そういう訳で、私はこのような質問を受けた時はいつも「心の中に刃を持ちましょう」と提案しています。

私たちは感じ取りたいものを感じ取れる力を持ち、感じ取りたいものを感じ取れる権利があります。

そのような権利が脅かされるなら、刃を使って争いましょう。

自分自身を守る為に争うのは悪徳でもはた迷惑でもないのです。

人が力や権利を取り返すのは精神

人が力や権利を取り返すのは精神

これまでに、父親からの抑圧に苦慮している若者から助言を求められたことがありあます。私は若者に「これまでに一回でも抗ったことがありますか?」と質問しました。

若者はその問いに対して

「おそらくないです。
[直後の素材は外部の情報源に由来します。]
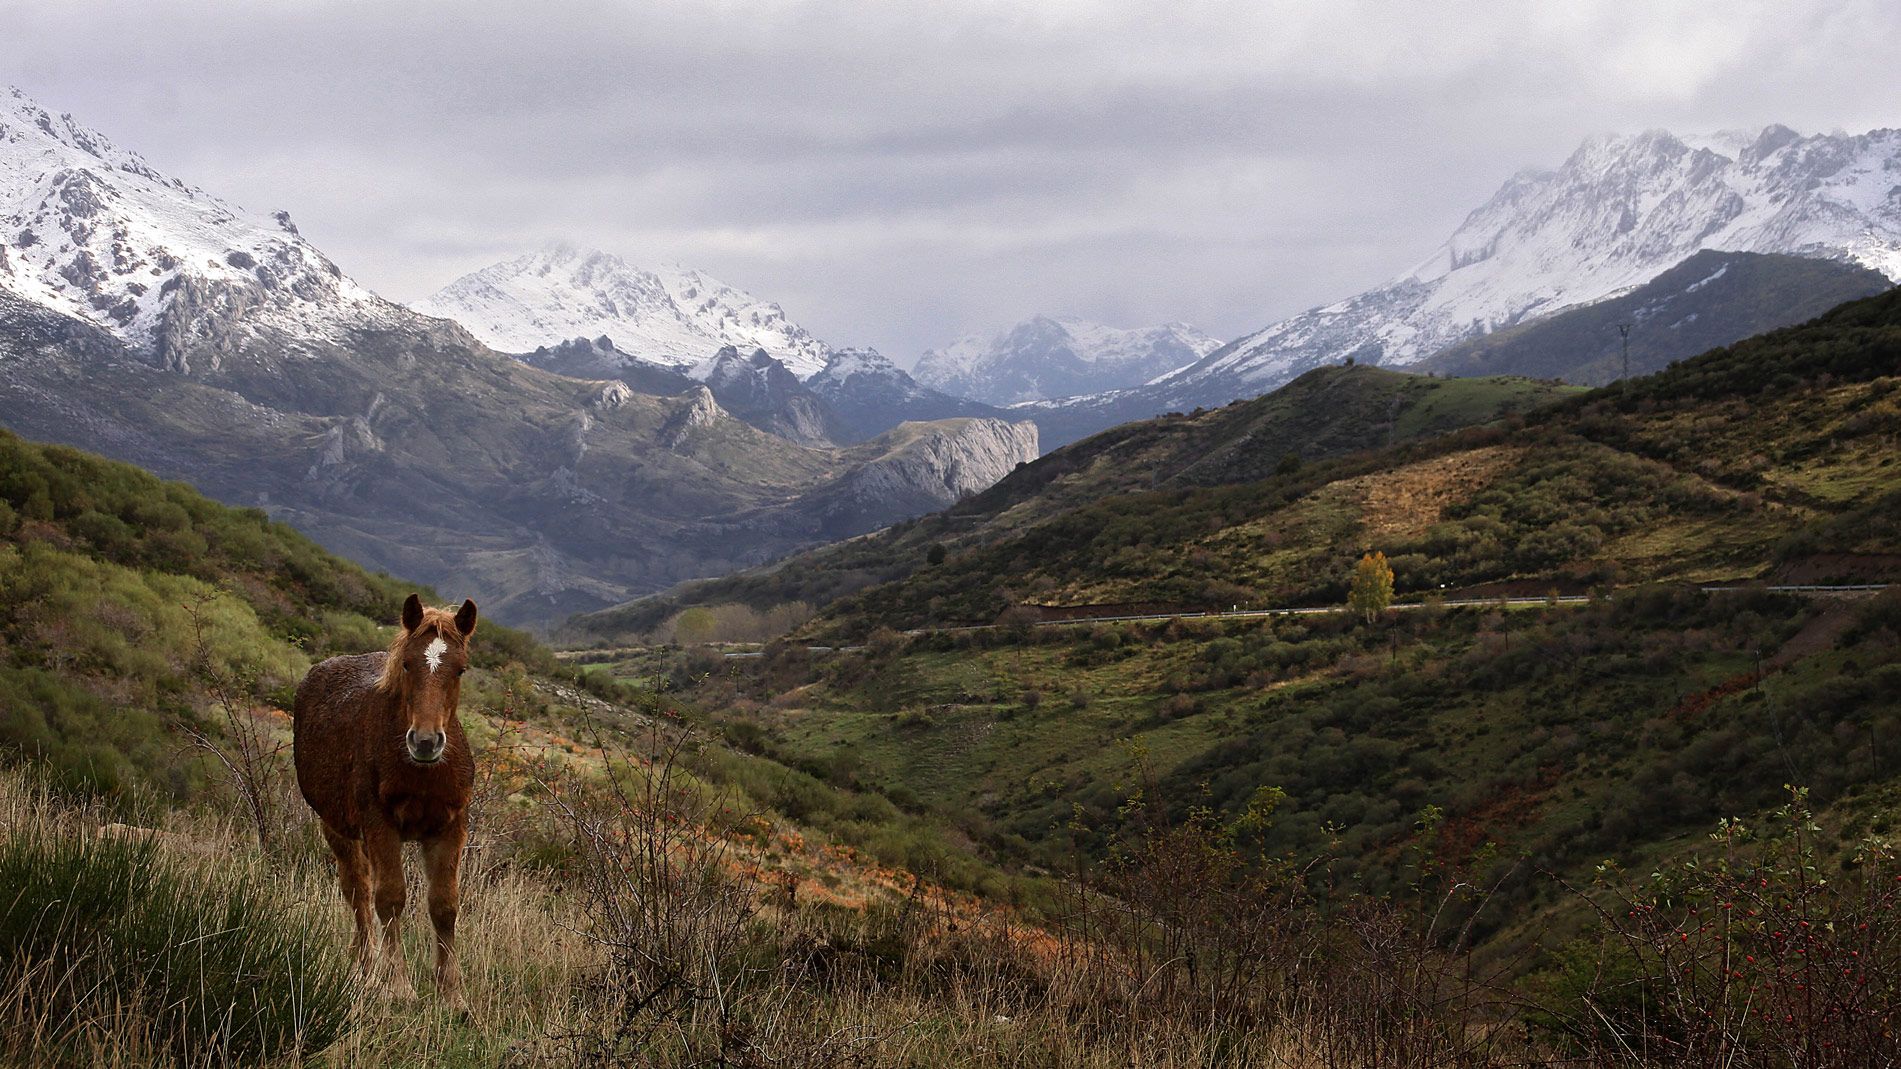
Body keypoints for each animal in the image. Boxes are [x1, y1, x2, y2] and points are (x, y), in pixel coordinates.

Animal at [294, 589, 482, 1004]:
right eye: (408, 665)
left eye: (460, 670)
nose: (425, 742)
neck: (422, 771)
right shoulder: (380, 825)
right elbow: (390, 898)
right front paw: (397, 985)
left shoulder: (450, 827)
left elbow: (444, 905)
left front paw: (452, 994)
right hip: (337, 828)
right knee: (359, 892)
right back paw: (366, 966)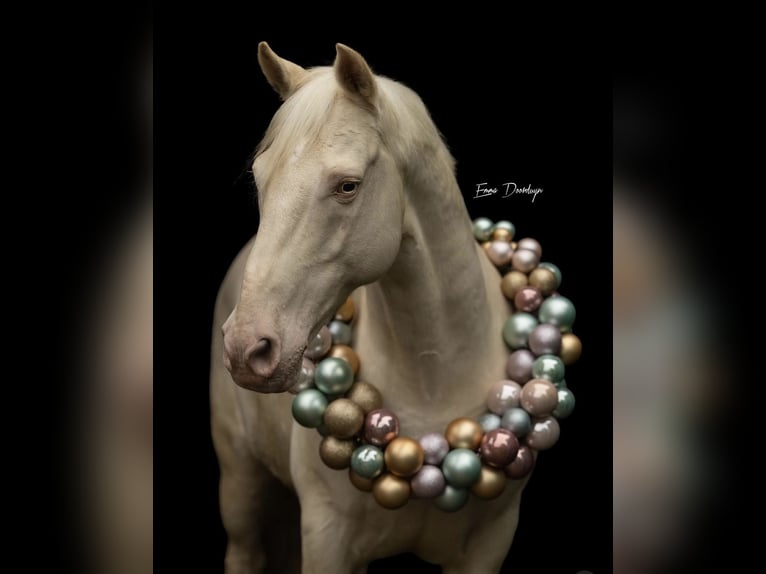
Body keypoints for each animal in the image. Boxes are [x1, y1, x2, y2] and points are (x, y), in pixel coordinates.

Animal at [211, 42, 525, 573]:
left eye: (347, 186)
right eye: (259, 177)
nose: (246, 347)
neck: (434, 382)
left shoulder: (489, 544)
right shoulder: (328, 539)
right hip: (240, 486)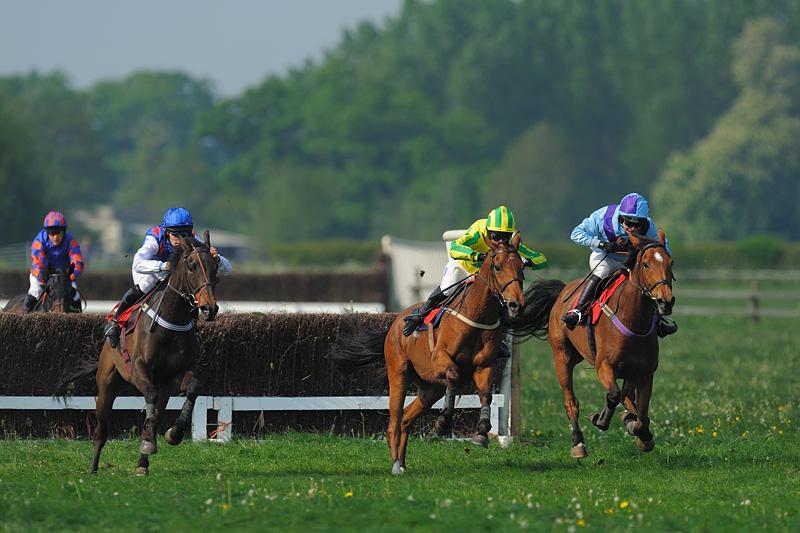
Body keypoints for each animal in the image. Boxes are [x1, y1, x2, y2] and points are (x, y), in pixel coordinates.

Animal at [58, 231, 219, 476]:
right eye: (191, 266)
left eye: (215, 267)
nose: (209, 308)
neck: (172, 320)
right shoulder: (138, 369)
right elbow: (149, 395)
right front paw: (150, 442)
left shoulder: (174, 377)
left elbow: (193, 387)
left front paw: (173, 434)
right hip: (106, 385)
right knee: (100, 431)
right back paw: (94, 468)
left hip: (161, 390)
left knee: (156, 412)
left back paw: (142, 464)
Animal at [330, 232, 526, 475]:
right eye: (497, 267)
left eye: (522, 266)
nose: (516, 304)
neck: (476, 314)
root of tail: (394, 323)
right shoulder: (440, 359)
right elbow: (454, 375)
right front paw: (444, 422)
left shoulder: (485, 366)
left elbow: (486, 394)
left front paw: (481, 433)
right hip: (399, 373)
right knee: (394, 421)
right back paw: (395, 466)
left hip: (430, 389)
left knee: (405, 419)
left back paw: (403, 463)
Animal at [510, 228, 674, 458]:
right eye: (646, 264)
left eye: (671, 262)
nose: (665, 301)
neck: (633, 320)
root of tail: (563, 290)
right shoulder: (603, 365)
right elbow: (613, 395)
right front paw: (601, 419)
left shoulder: (645, 372)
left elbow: (640, 414)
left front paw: (641, 433)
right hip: (563, 357)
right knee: (571, 402)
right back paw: (578, 442)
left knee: (626, 397)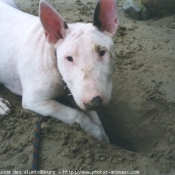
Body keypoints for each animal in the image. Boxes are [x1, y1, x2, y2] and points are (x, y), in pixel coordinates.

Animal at [0, 0, 119, 142]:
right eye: (69, 58)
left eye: (102, 52)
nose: (94, 101)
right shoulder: (34, 100)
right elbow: (75, 114)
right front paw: (95, 132)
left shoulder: (76, 93)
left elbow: (93, 115)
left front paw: (104, 136)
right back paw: (2, 106)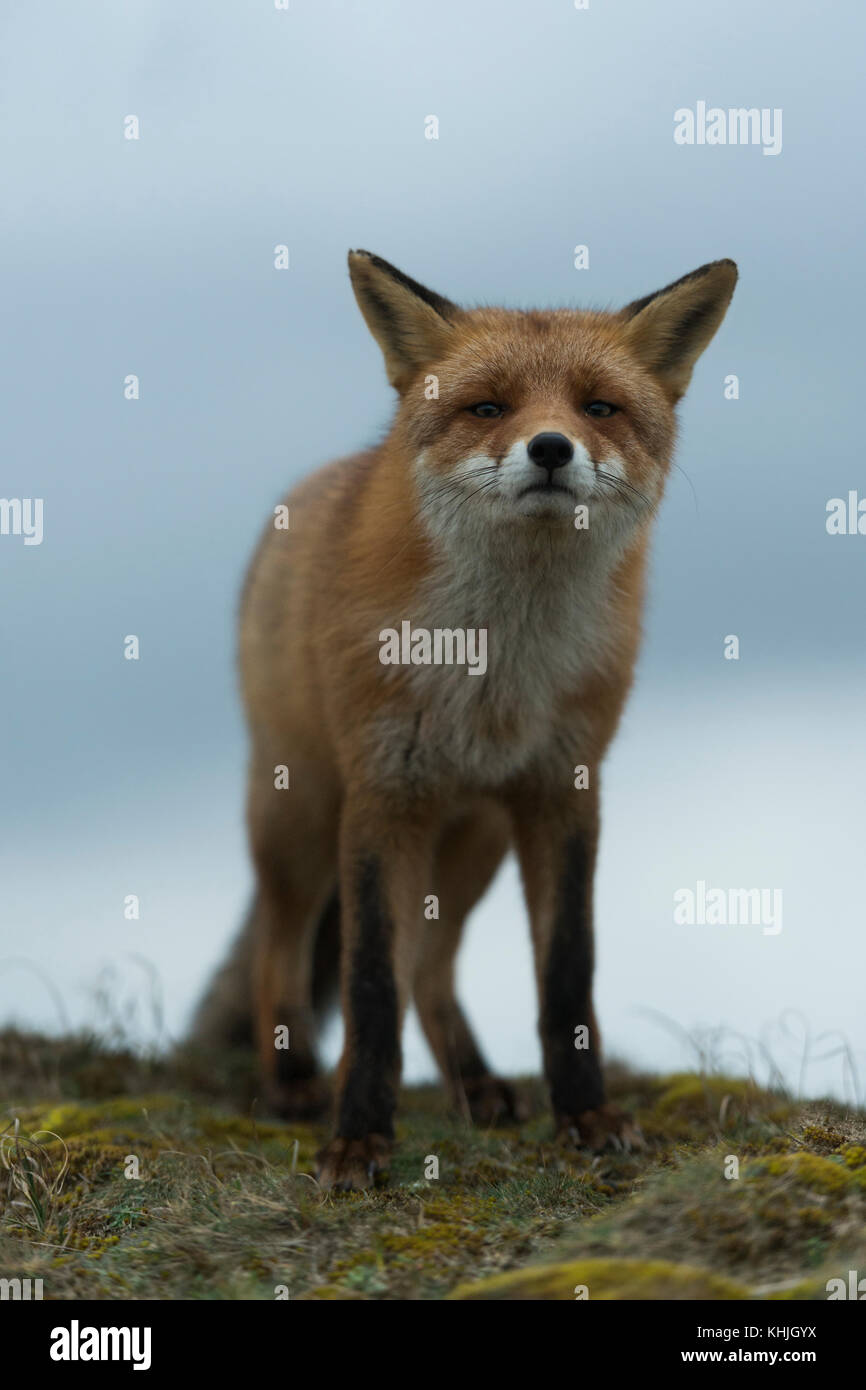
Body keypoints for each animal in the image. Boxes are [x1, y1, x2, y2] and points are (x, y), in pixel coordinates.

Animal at [191, 248, 737, 1190]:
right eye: (488, 408)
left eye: (598, 408)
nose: (550, 448)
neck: (497, 666)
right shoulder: (384, 795)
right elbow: (371, 983)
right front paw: (357, 1141)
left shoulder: (564, 792)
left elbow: (566, 976)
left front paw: (585, 1116)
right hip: (300, 815)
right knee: (281, 945)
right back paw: (294, 1083)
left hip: (473, 837)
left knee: (434, 969)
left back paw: (474, 1086)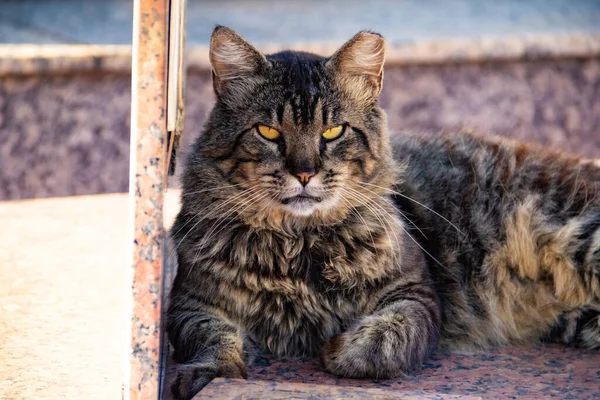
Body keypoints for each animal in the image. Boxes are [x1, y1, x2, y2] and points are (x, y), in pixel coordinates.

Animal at [166, 26, 600, 398]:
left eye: (332, 132)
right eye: (268, 132)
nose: (304, 173)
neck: (297, 246)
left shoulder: (416, 295)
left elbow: (385, 342)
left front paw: (336, 348)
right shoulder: (191, 303)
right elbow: (214, 339)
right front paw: (211, 374)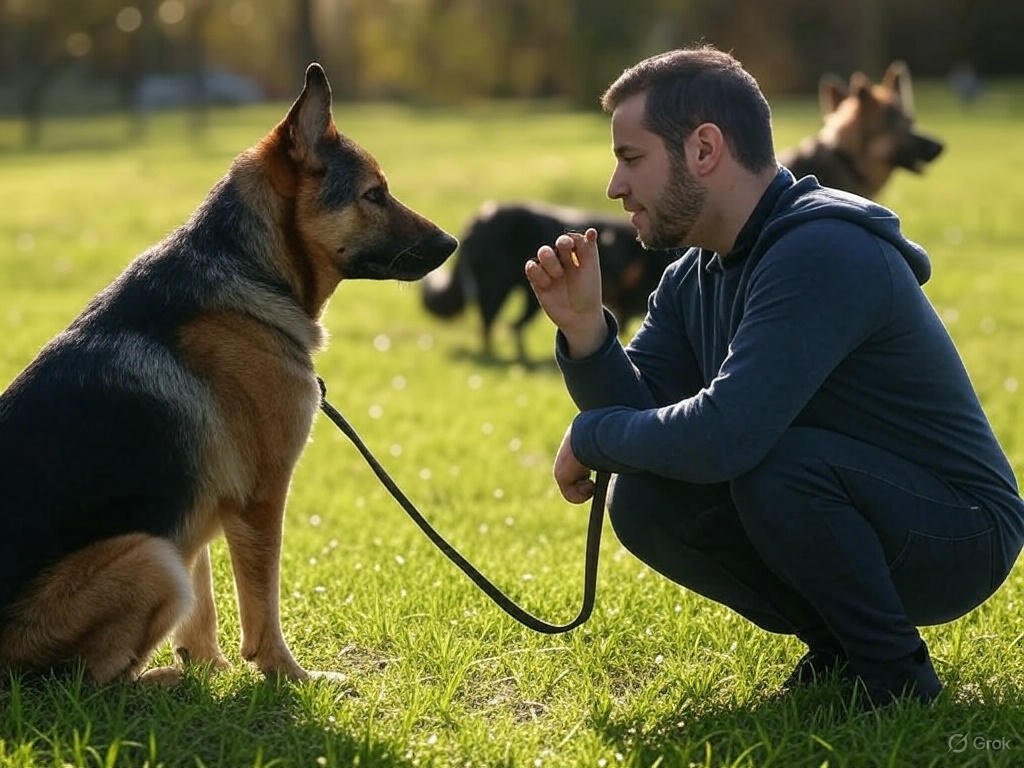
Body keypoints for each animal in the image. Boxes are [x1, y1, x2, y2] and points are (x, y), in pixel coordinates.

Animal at [0, 61, 456, 684]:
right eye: (374, 194)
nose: (452, 243)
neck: (252, 271)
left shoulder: (201, 512)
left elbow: (204, 609)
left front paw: (208, 669)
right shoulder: (260, 499)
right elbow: (260, 608)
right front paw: (289, 677)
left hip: (163, 550)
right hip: (150, 557)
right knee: (82, 683)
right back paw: (158, 682)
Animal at [419, 202, 675, 362]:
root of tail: (476, 220)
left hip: (527, 298)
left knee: (513, 326)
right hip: (495, 289)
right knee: (490, 326)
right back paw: (495, 355)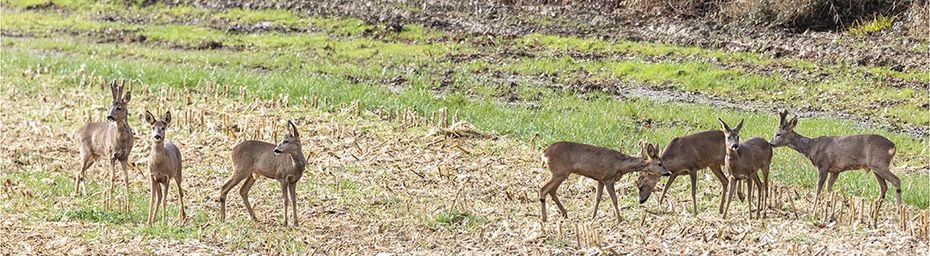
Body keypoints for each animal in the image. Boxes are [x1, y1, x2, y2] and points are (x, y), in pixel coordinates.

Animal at [73, 80, 134, 212]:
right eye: (110, 106)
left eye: (119, 107)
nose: (109, 116)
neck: (122, 140)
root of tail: (77, 132)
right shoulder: (111, 154)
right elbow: (113, 177)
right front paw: (110, 204)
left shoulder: (124, 156)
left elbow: (126, 178)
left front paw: (128, 204)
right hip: (84, 151)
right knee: (81, 171)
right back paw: (85, 193)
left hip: (93, 156)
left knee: (79, 171)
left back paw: (76, 193)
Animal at [536, 141, 668, 223]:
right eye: (659, 163)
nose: (668, 173)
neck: (620, 165)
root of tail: (544, 154)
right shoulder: (608, 178)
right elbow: (614, 199)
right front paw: (619, 220)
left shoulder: (600, 179)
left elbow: (597, 199)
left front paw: (593, 217)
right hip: (559, 172)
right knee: (543, 189)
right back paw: (544, 218)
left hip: (561, 173)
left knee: (551, 191)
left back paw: (564, 213)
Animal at [768, 110, 900, 210]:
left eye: (778, 134)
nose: (771, 143)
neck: (811, 147)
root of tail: (893, 146)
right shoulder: (835, 170)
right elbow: (829, 188)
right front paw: (830, 206)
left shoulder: (823, 165)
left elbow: (819, 188)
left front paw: (814, 208)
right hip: (875, 167)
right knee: (884, 187)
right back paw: (876, 208)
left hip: (878, 163)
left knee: (896, 180)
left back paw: (898, 209)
ですが、あるならそれは今この時だと考えています」

と返してくれました。

その時に起きた変わり様は今も忘れることができません。

その時まで紙の如く薄っぺらだった若者の声音にみるみる力強さが湧き出てきました。

人が力や権利を取り返すのは、どんな時も精神から始まります。

そうするとその精神の強さが佇まいに具現化されて、因縁やあら探しが自ずから少なくなります。

悪辣な乱暴な人物も、自身にとって好都合な標的を見つけようとしています。

自分からやり返されそうな気丈な人に喧嘩を吹っ掛ける愚か者はいません。

ですので「心に刃を持つ」とは言いつつも本当に刃を使う必要はありません。

「自分から刃を振るうことはないが、もし何かあれば相手も無傷ではおかない」という目には見えない覚悟を以てすれば元からもめ事が発生しなくなります。

事象には「決着」ではなく「撤回」という捉え方があり自己研鑽はこのことを目標の一つとしています。

あなたが自分らしくいられるために

人が力や権利を取り返すのは精神

今回の主題は街の中という状況でしたが、あら探しや因縁をつけることは家族の中や職場など人と人の関わり合いの全ての状況で起こります。

くだらない人物と関わって、あなたが不愉快な思いをすることなどあり得ませんし、

「なぜあの人は酷いことができるのか?」

と悩む謂れもありません。

自ら喧嘩を吹っ掛けることは論ずるに値しませんが、「やり返す心構え」はどのような時も持ち合わせておきましょう。

あなたが自分らしくいられるために、忘れてはならないことです。